Mortgage Solutions exclusively revealed Octopus Lifestyles’ launch into the market last month.

Later Living Now managing director Simon Chalk told Mortgage Solutions this was the first plan he knew of which allowed people to continue to own their home if they moved into care.

The Octopus Lifestyles product guide states: “If you move into care you may not need to repay the loan at that time, as long as an agreed maintenance plan is in place.”

Chalk said he was excited by this element and noted it would fill a growing need.

“It accounts for 20-25% of my entire work so it’s a worthwhile part of the market, and in terms of fulfilling a social need it’s got huge potential,” he said.

“When you consider the growing numbers of aging people – they don’t want to go into care, they want to be at home, and so they should.”


Extra revenue stream

Chalk added that such an approach could be vital if things go wrong.
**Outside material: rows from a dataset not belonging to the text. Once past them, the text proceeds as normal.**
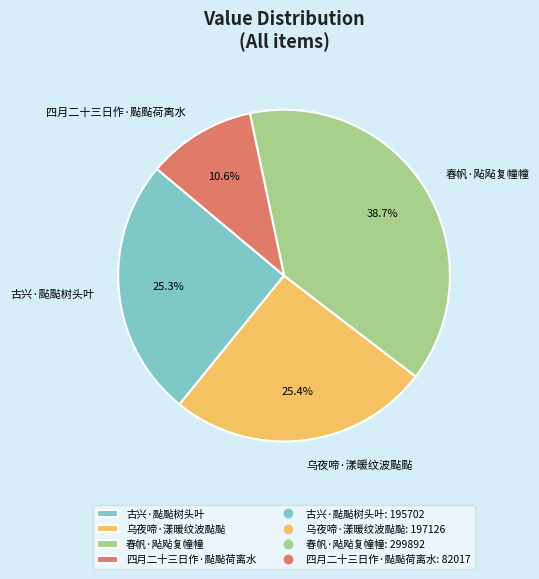

Combined, what portion of the pie is 四月二十三日作·颭颭荷离水 and 乌夜啼·漾暖纹波颭颭?

36.0%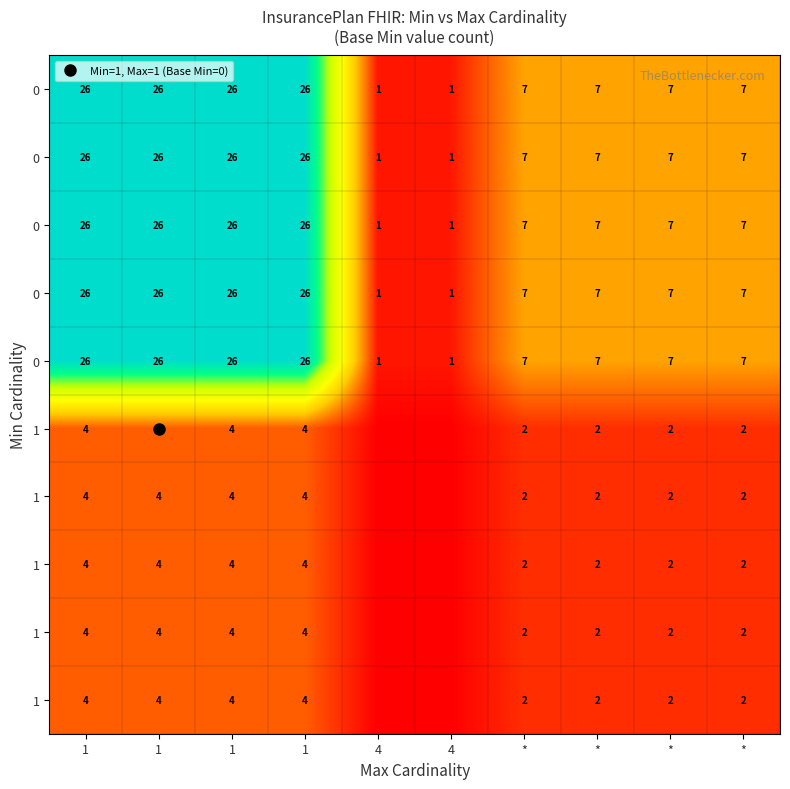

Count the number of categories in the chart.

10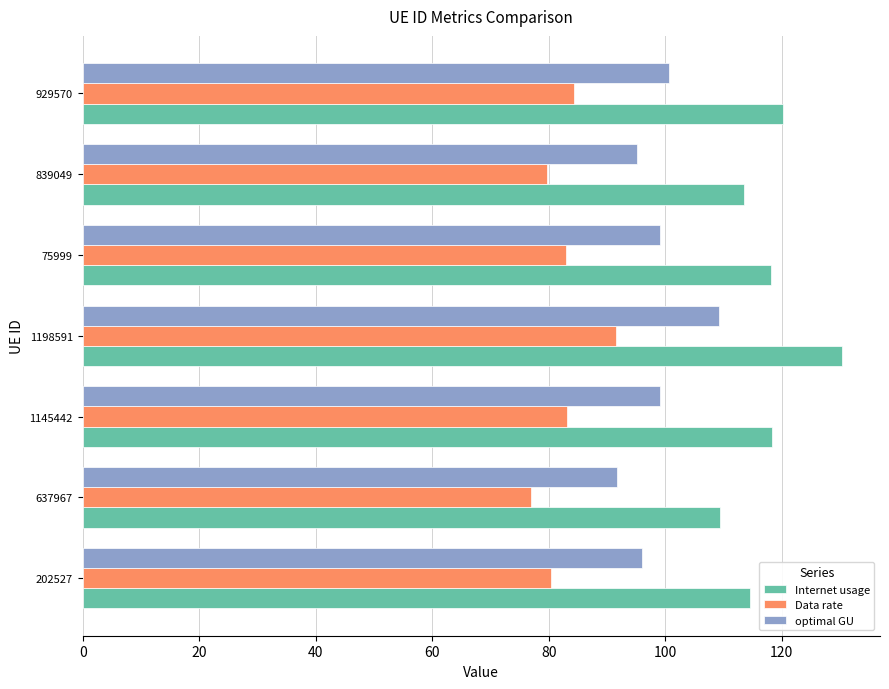

The value of Internet usage at 1198591 is 130.4. True or false?

True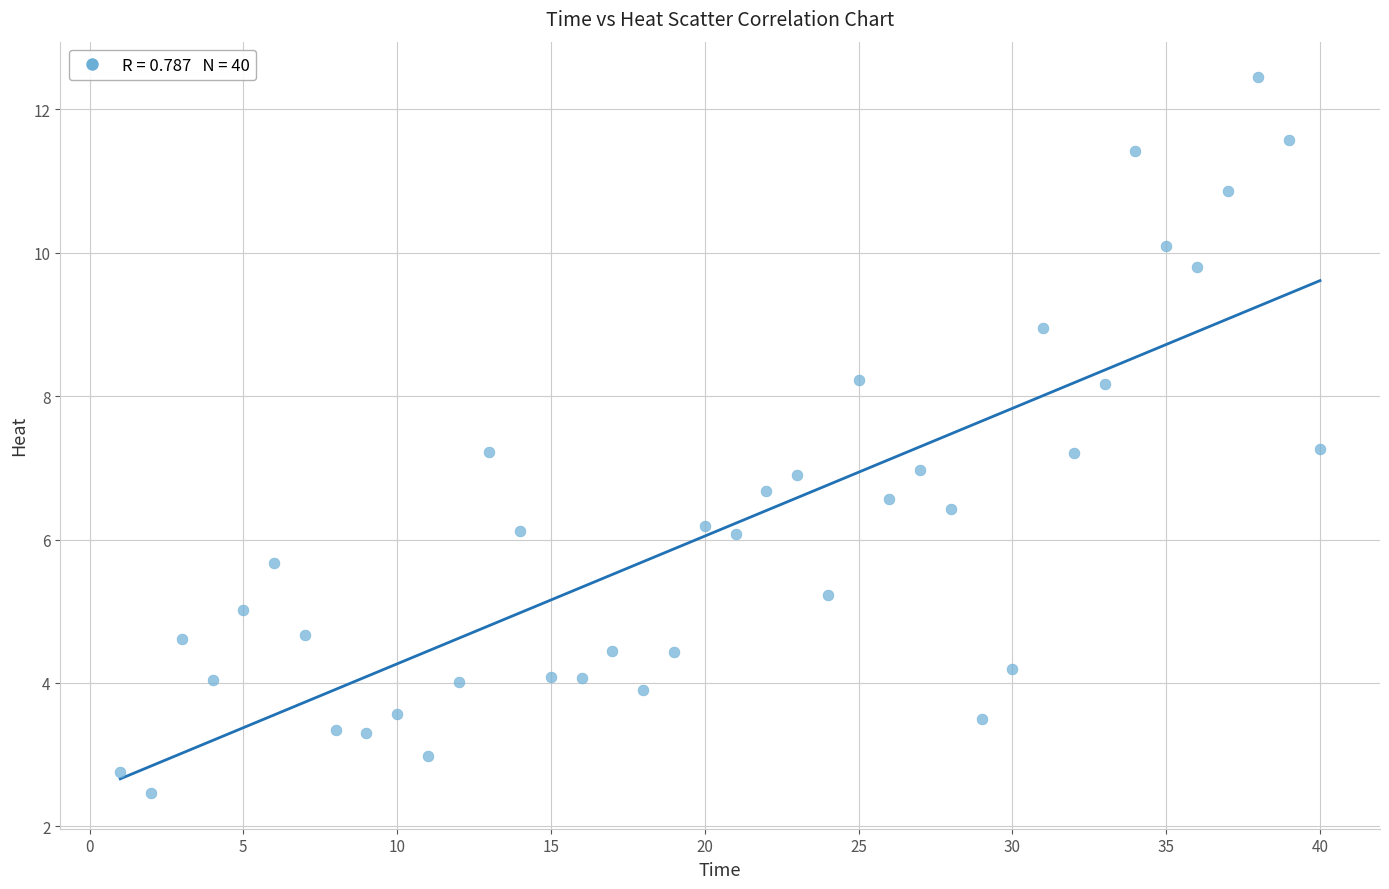

What is the range of X values (max minus min)?

39.0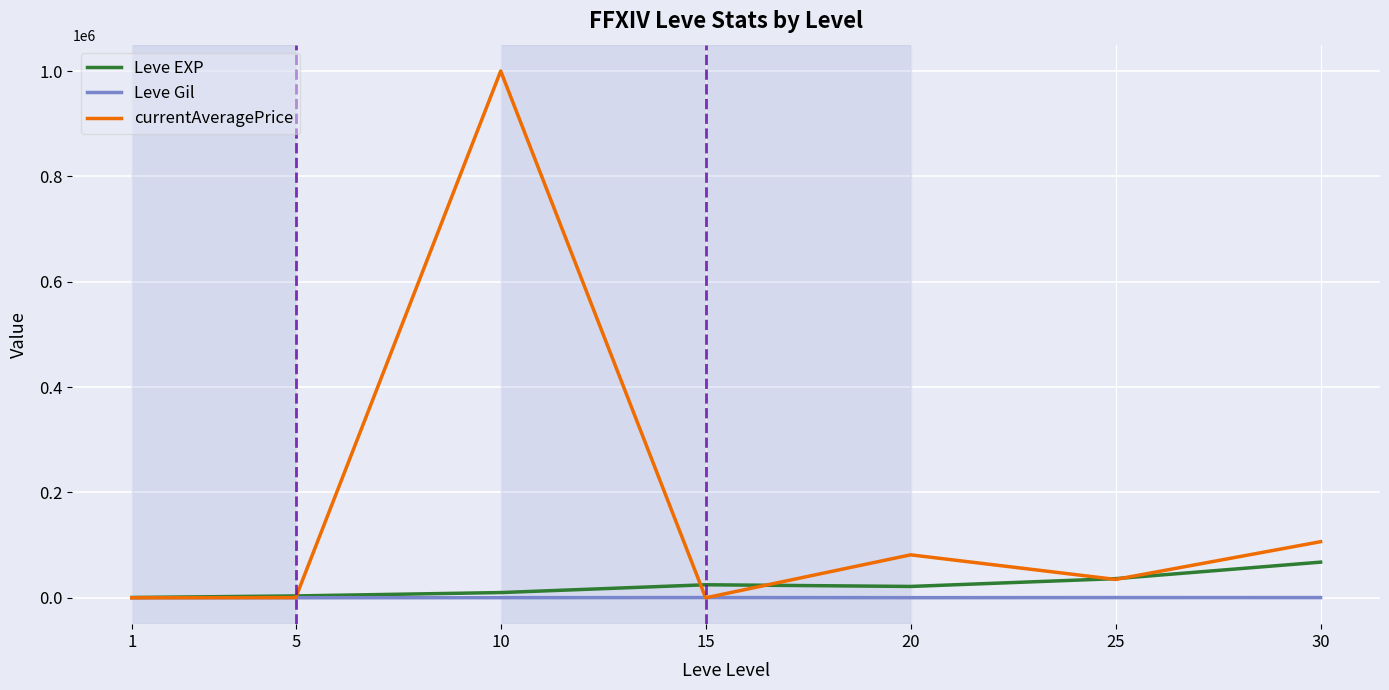

Rank the series by their maximum value, from highest to lowest.

currentAveragePrice, Leve EXP, Leve Gil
“Some people go into care and it doesn’t work and then they move back home, so imagine if you’ve had to sell it,” he continued.
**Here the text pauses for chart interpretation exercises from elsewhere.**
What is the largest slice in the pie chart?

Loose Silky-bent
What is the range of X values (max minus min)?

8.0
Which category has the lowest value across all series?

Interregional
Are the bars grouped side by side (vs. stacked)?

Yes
“So having a plan where the client does not have to sell it as long as they can supply a maintenance plan, they’ve then got a potentially significant extra revenue stream helping towards care and the maintenance costs of property and so on.”


Regular income plan

Chalk is also positive about the future for the sector – ambitiously suggesting it should be a minimum £10bn-sized market by the early 2020s.

However, he urged lenders not to rest on their laurels and continue innovating.

“I would like to see greater innovation,” he said.

“I would like to see a genuine income plan allowing a client to take out a set amount per month or year – it’s pre-agreed and pays out while the client is alive but is not a drawdown product.

“This would work well alongside the care fees planning,” he added.